--- Page extract ---
—————
The only CLI flag to configure for emissions collector is --collector.emissions.country.code and set it to ISO 2 Country Code. By setting an environment variable EMAPS_API_TOKEN, emission factors from Electricity Maps data will also be reported.

If country is set to France, emission factor data from RTE eCO2 Mix will also be reported. There is no need to pass any API token.

CPU and meminfo collectors

Both collectors export node level metrics. CPU collector export CPU time in different modes by parsing /proc/stat file. Similarly, meminfo collector exports memory usage statistics by parsing /proc/meminfo file. These collectors are heavily inspired from node_exporter.

These metrics are mainly used to estimate the proportion of CPU and memory usage by the individual compute units and to estimate the energy consumption of compute unit based on these proportions.

CEEMS API server

As discussed in the introduction, ceems_api_server exposes usage and compute unit details of users via API end points. This data will be gathered from the underlying resource manager at a configured interval of time and keep it in a local DB.

CEEMS Load Balancer

Taking Prometheus TSDB as an example, Prometheus advises to use local file system to store the data. This ensure performance and data integrity. However, storing data on local disk is not fault tolerant unless data is replicated elsewhere. There are cloud native projects like Thanos, Cortex to address this issue. This load balancer is meant to provide the basic functionality proposed by Thanos, Cortex, etc.

The core idea is to replicate the Prometheus data using Prometheus' remote write functionality onto a remote storage which is fault tolerant and have higher storage capacity but with a degraded query performance. In this scenario, we have two TSDBs with following characteristics:

TSDB using local disk: faster query performance with limited storage space
TSDB using remote storage: slower query performance with bigger storage space

TSDB using local disk ("hot" instance) will have shorter retention period and the one using remote storage ("cold" instance) can have longer retention. CEEMS load balancer is capable of introspecting the query and then routing the request to either "hot" or "cold" instances of TSDB.

Besides CEEMS load balancer is capable of providing basic access control policies of TSDB if the DB of CEEMS API server is provided. It means when a user makes a TSDB query for a given compute unit identified by a uuid, CEEMS load balancer will check if the user owns that compute unit by check with the DB and decide to proxy the request to TSDB or not. This is very handy as Grafana does not impose any access control on datasources and current load balancer can provide such functionality.
—————
--- Raw data ---
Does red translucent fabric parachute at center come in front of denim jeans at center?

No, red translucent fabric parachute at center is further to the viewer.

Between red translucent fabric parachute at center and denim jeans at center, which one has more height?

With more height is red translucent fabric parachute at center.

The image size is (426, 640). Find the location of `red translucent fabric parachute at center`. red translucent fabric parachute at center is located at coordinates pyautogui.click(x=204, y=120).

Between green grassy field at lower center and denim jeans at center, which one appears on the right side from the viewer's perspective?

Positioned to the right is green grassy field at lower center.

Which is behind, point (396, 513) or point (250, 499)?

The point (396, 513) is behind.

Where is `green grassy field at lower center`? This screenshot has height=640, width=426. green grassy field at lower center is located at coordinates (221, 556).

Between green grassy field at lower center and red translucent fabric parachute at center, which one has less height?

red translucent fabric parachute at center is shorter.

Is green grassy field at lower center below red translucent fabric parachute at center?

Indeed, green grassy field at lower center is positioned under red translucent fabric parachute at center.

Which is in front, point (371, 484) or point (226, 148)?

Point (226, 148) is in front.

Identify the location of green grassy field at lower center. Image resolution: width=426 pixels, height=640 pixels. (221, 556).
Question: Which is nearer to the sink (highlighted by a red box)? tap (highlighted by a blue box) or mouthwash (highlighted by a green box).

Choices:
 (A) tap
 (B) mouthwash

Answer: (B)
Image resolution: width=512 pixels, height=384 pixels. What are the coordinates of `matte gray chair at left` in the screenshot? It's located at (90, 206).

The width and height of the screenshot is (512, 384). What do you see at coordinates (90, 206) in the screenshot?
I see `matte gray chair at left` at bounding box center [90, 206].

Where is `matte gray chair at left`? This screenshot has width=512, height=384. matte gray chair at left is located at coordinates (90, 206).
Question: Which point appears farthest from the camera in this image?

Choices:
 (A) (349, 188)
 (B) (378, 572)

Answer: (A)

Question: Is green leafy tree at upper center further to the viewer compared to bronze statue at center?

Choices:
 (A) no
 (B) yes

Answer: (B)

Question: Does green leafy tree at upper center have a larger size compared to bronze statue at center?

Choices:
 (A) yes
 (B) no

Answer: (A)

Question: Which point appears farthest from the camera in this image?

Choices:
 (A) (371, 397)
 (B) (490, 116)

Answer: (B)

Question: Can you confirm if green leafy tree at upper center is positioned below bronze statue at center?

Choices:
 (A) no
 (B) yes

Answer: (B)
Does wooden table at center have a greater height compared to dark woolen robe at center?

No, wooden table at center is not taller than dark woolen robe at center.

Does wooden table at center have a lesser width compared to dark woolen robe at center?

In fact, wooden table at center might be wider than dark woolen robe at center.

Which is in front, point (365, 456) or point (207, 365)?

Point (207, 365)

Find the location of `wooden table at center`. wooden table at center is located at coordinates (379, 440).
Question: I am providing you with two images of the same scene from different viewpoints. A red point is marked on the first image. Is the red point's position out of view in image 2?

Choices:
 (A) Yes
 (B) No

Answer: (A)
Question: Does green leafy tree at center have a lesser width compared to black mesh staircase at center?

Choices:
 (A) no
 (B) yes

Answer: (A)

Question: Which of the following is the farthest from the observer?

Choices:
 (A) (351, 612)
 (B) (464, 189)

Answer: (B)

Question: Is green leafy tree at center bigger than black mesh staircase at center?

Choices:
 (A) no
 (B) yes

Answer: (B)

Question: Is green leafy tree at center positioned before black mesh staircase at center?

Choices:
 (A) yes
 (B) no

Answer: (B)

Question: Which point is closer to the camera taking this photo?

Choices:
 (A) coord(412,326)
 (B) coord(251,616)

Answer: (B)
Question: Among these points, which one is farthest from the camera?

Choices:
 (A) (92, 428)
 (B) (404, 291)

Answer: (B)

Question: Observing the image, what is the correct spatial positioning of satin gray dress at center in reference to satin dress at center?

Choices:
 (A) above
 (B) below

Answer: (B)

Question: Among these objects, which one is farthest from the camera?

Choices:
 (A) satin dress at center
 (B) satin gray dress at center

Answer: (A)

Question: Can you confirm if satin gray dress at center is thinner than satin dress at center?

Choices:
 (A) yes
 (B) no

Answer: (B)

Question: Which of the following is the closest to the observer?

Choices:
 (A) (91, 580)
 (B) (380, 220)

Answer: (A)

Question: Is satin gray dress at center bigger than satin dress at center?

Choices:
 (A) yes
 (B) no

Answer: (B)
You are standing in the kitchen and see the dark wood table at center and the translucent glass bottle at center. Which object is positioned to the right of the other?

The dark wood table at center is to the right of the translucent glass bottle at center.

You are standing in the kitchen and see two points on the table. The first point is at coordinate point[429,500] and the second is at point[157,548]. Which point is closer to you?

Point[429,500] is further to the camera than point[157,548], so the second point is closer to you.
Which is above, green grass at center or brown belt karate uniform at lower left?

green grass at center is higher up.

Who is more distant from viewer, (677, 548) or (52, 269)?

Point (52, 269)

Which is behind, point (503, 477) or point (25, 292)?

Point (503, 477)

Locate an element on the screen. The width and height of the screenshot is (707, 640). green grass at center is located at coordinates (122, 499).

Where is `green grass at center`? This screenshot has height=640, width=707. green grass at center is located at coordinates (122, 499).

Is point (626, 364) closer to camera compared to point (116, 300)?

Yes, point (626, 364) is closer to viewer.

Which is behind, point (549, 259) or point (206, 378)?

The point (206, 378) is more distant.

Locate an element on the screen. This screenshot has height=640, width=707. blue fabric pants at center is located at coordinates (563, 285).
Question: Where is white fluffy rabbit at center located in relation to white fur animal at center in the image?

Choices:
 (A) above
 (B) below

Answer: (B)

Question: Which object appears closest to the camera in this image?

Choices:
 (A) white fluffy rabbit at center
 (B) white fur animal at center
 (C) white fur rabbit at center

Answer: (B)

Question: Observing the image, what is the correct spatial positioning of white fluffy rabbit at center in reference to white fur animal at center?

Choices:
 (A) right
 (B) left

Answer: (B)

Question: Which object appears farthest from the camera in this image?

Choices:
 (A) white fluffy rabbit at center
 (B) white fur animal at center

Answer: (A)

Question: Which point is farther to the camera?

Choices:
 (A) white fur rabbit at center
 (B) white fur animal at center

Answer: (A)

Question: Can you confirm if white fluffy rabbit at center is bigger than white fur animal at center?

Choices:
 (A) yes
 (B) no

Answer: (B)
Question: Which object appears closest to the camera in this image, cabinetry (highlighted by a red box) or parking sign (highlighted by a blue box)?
—————
--- Things to do ---
1 – Reproduce the part of the CEEMS excerpt that begins at the words "The only CLI" and stops after the words "data will also be reported.".
2 – Summarize the CEEMS excerpt in two sentences.

--- Answer set ---
1 –
The only CLI flag to configure for emissions collector is --collector.emissions.country.code and set it to ISO 2 Country Code. By setting an environment variable EMAPS_API_TOKEN, emission factors from Electricity Maps data will also be reported.

2 – The CEEMS excerpt describes an emissions collector configured with an ISO 2 country code, CPU and meminfo collectors that parse /proc files to estimate each compute unit's share of usage and energy, and an API server that keeps compute unit details from the resource manager in a local DB. It also describes a load balancer that routes queries between a fast, short-retention "hot" TSDB and a slower, longer-retention "cold" one, and that can check whether a user owns the requested compute unit before proxying the request.